Among the lines below, the one containing "teapot: none [46,205,84,243]" opens the range and the one containing "bottle: present [211,278,240,362]" closes it. Print that range exactly, without the pictures.

=== Supplied data ===

......

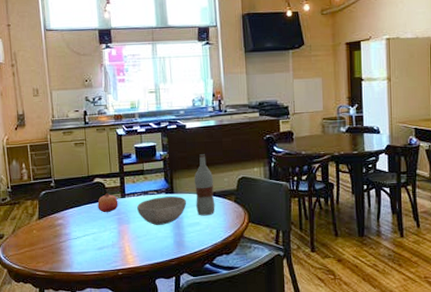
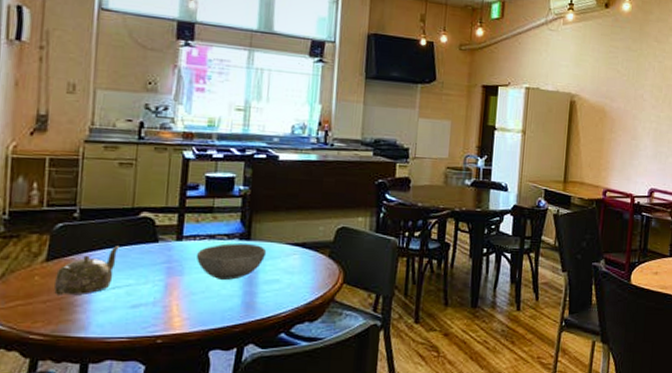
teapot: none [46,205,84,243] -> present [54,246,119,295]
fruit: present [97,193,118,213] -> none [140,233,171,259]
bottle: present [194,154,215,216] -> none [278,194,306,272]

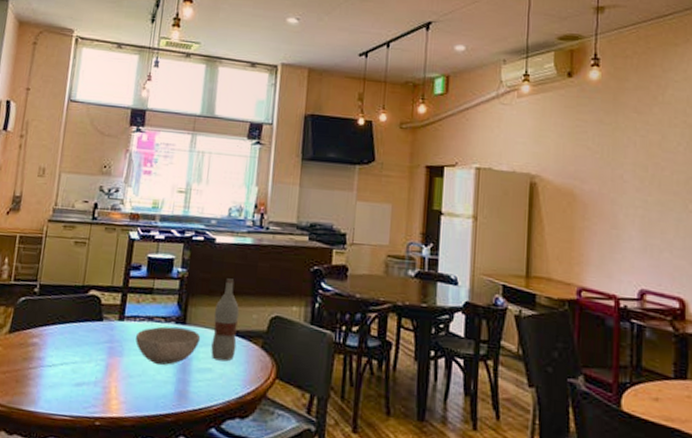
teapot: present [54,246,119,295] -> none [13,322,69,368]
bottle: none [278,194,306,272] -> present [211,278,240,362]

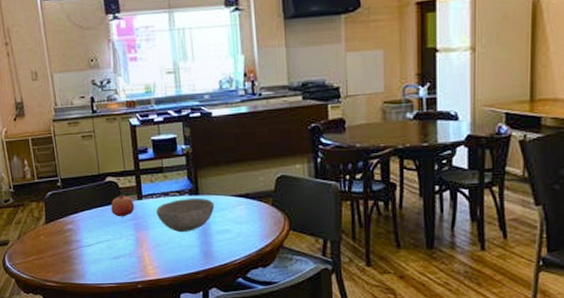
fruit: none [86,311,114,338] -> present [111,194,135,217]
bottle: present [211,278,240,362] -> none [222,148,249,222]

......

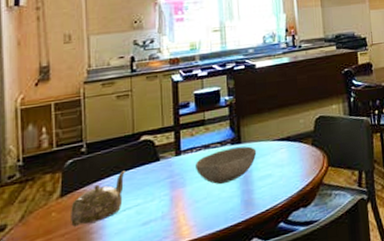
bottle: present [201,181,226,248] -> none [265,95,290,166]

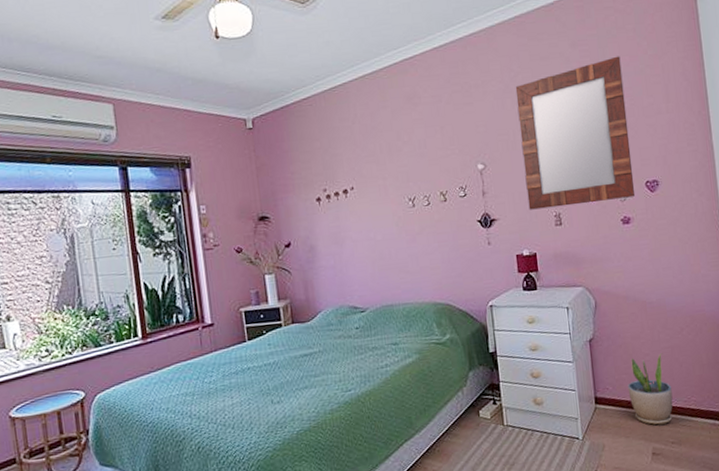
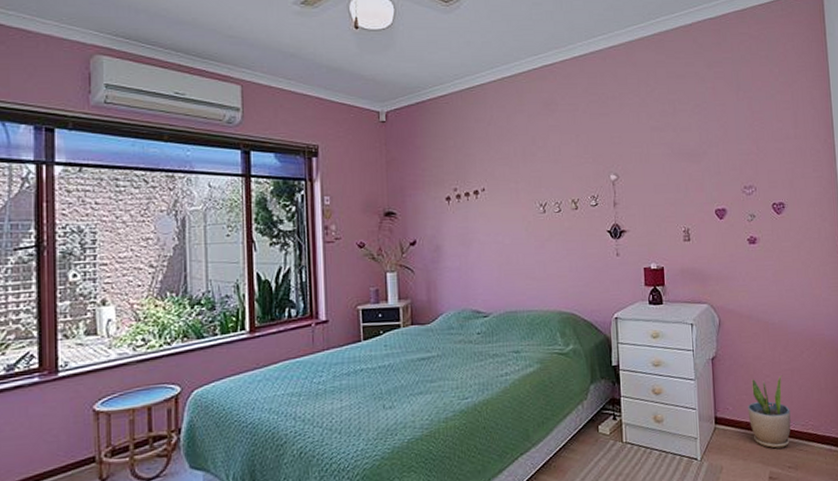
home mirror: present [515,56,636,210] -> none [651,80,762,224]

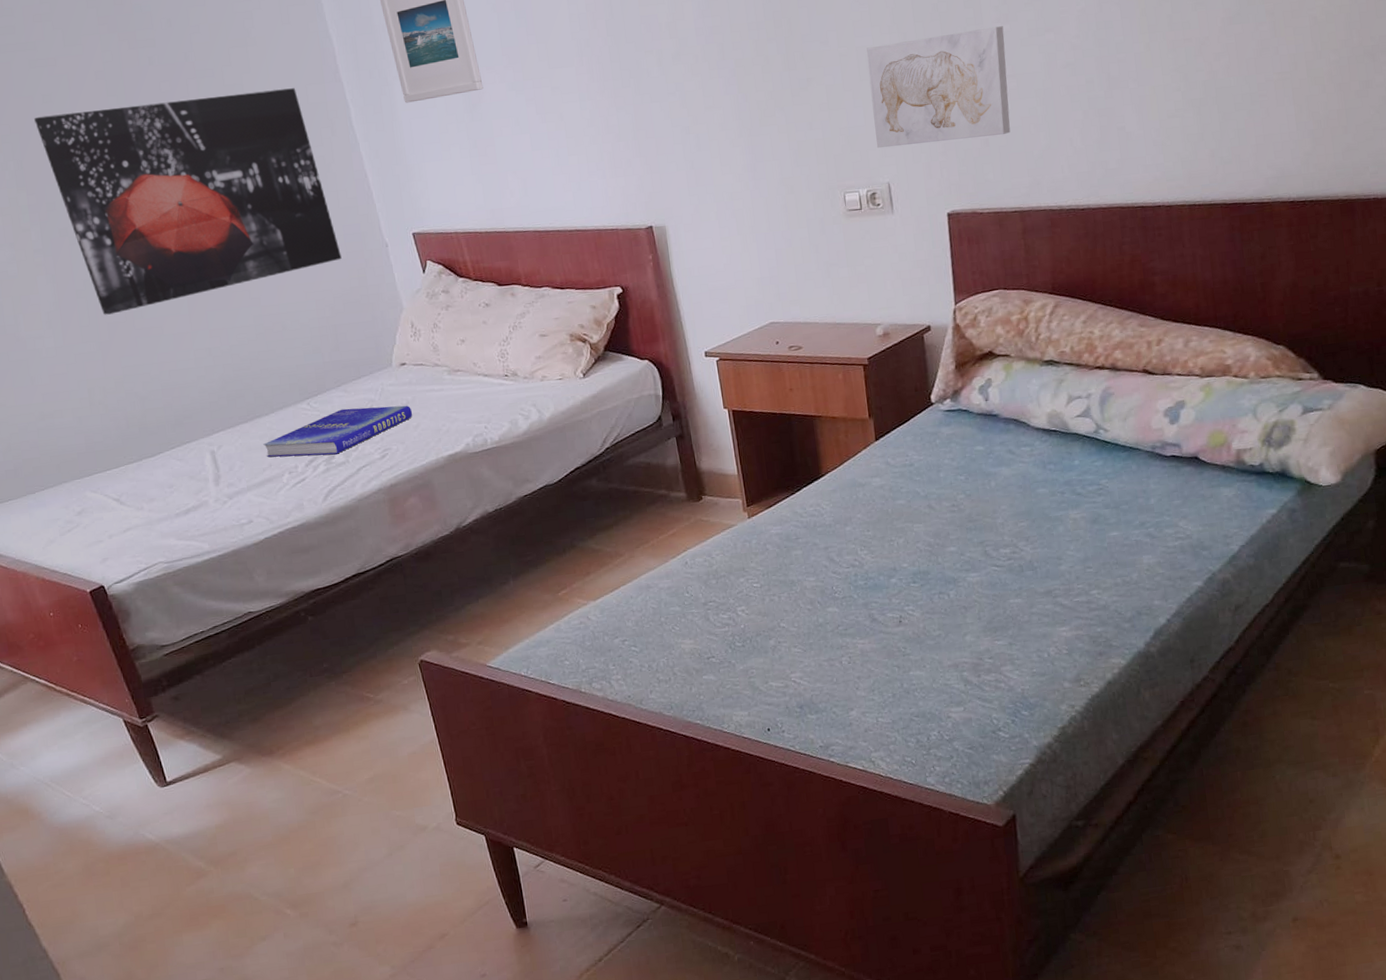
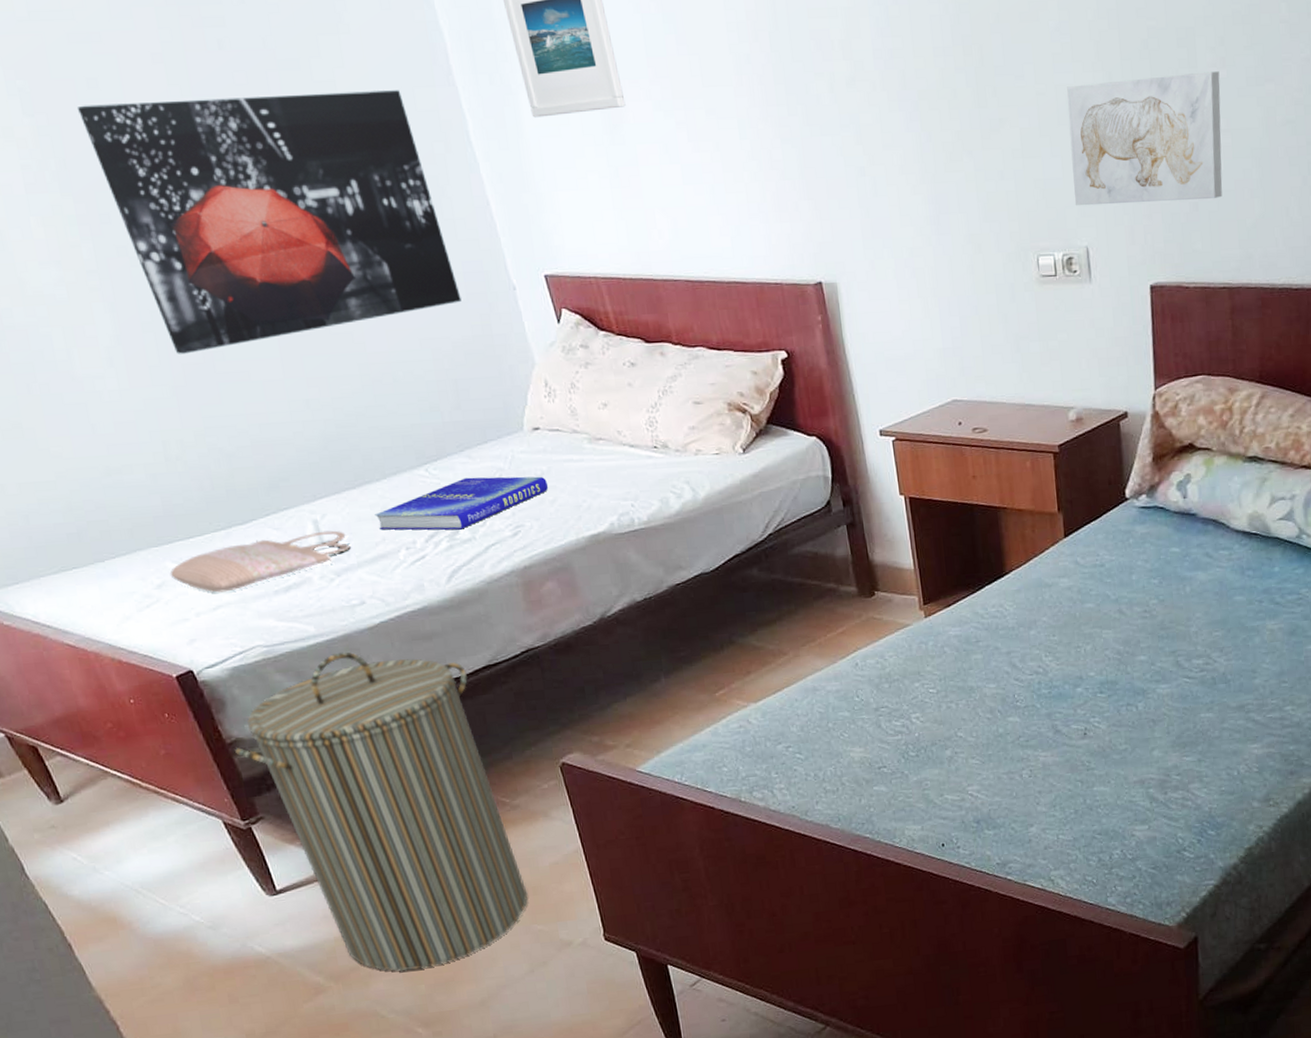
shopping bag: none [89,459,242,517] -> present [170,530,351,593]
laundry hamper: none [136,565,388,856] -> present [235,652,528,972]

......

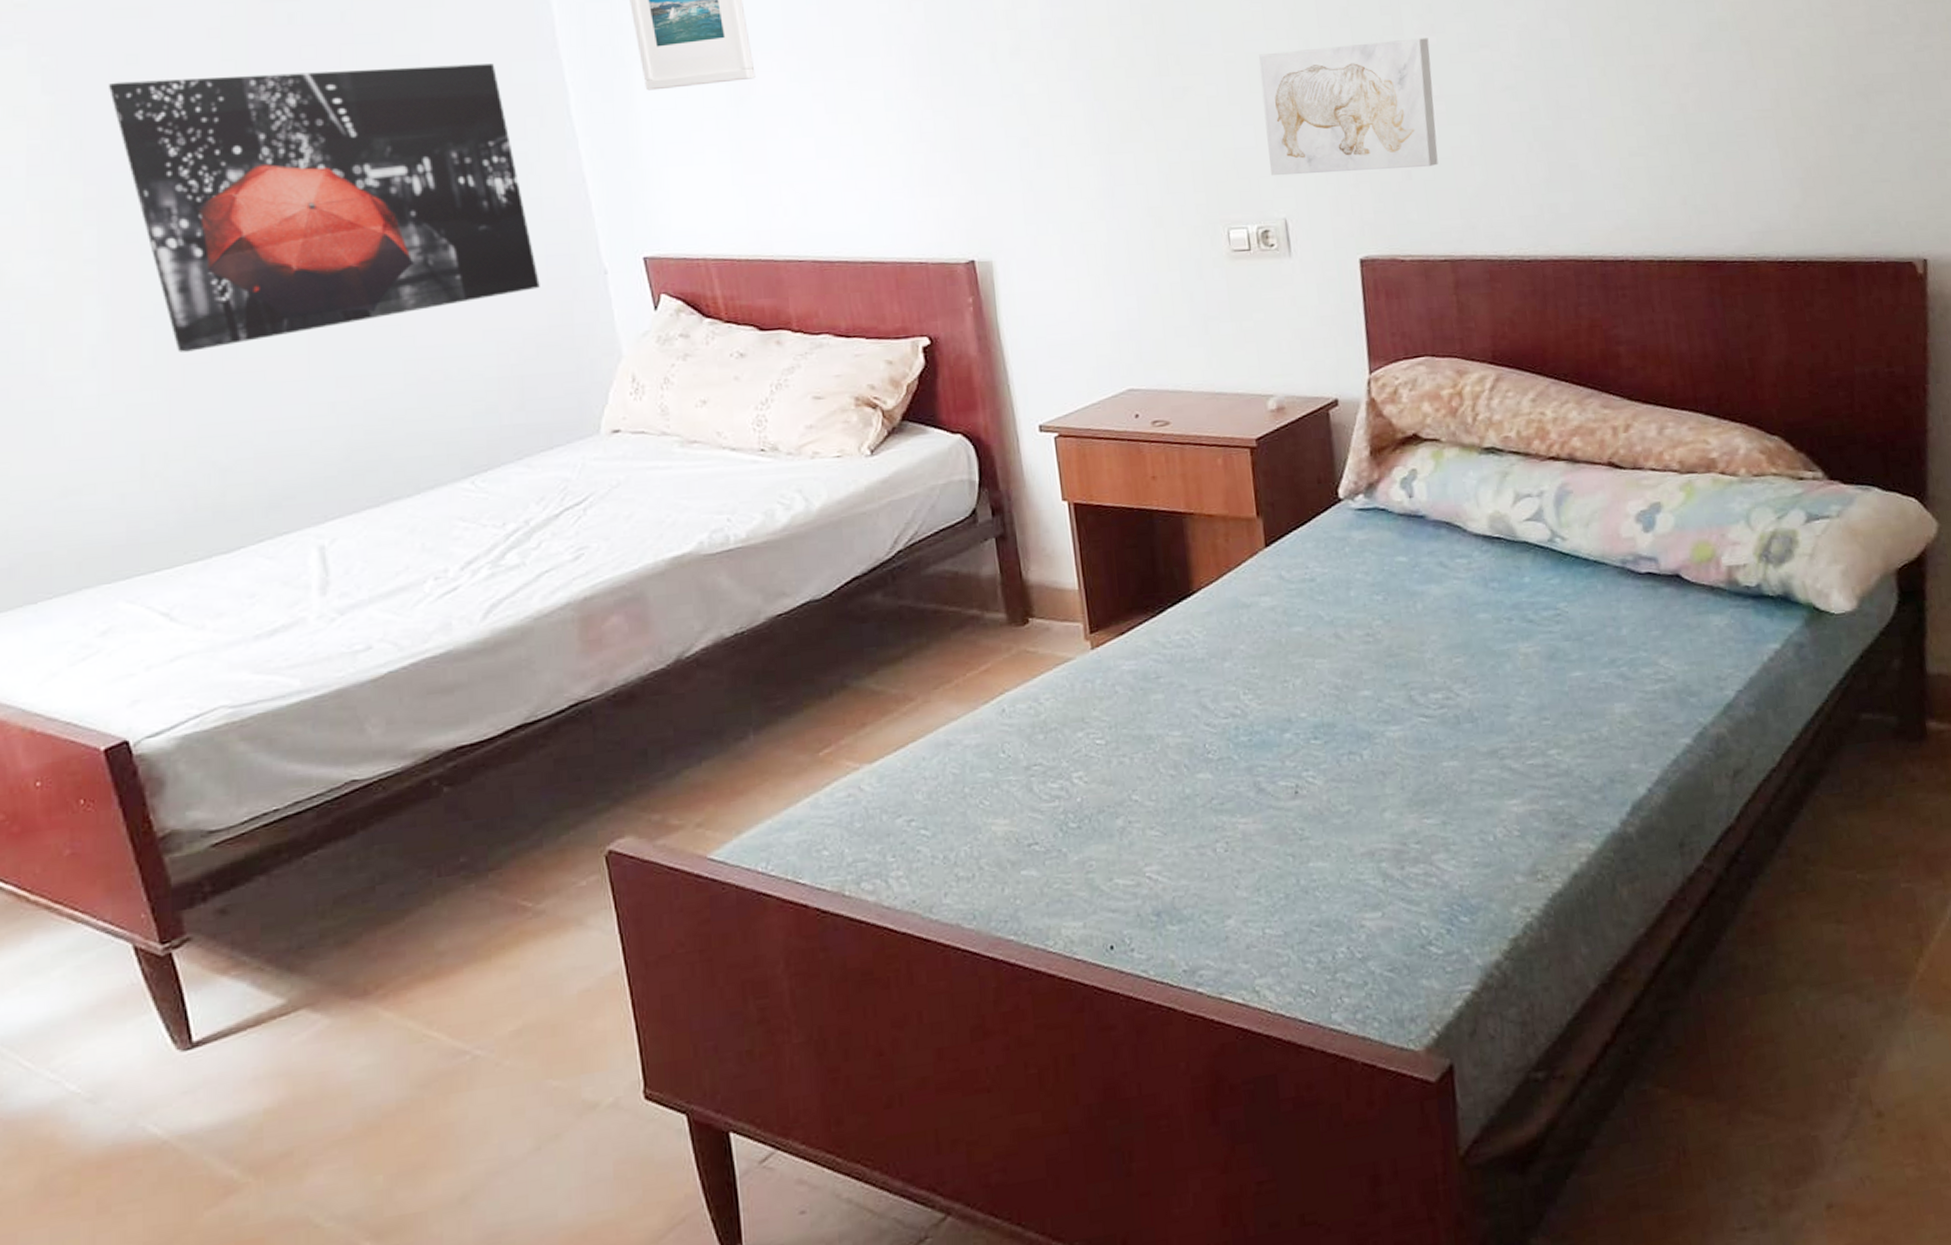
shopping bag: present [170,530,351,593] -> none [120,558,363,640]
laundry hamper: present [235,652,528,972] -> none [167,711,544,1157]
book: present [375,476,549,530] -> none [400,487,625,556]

......

=== Exercise answer ===
teapot: none [46,205,84,243] -> present [54,246,119,295]
fruit: present [97,193,118,213] -> none [140,233,171,259]
bottle: present [194,154,215,216] -> none [278,194,306,272]

teapot: present [54,246,119,295] -> none [13,322,69,368]
bottle: none [278,194,306,272] -> present [211,278,240,362]

fruit: none [86,311,114,338] -> present [111,194,135,217]
bottle: present [211,278,240,362] -> none [222,148,249,222]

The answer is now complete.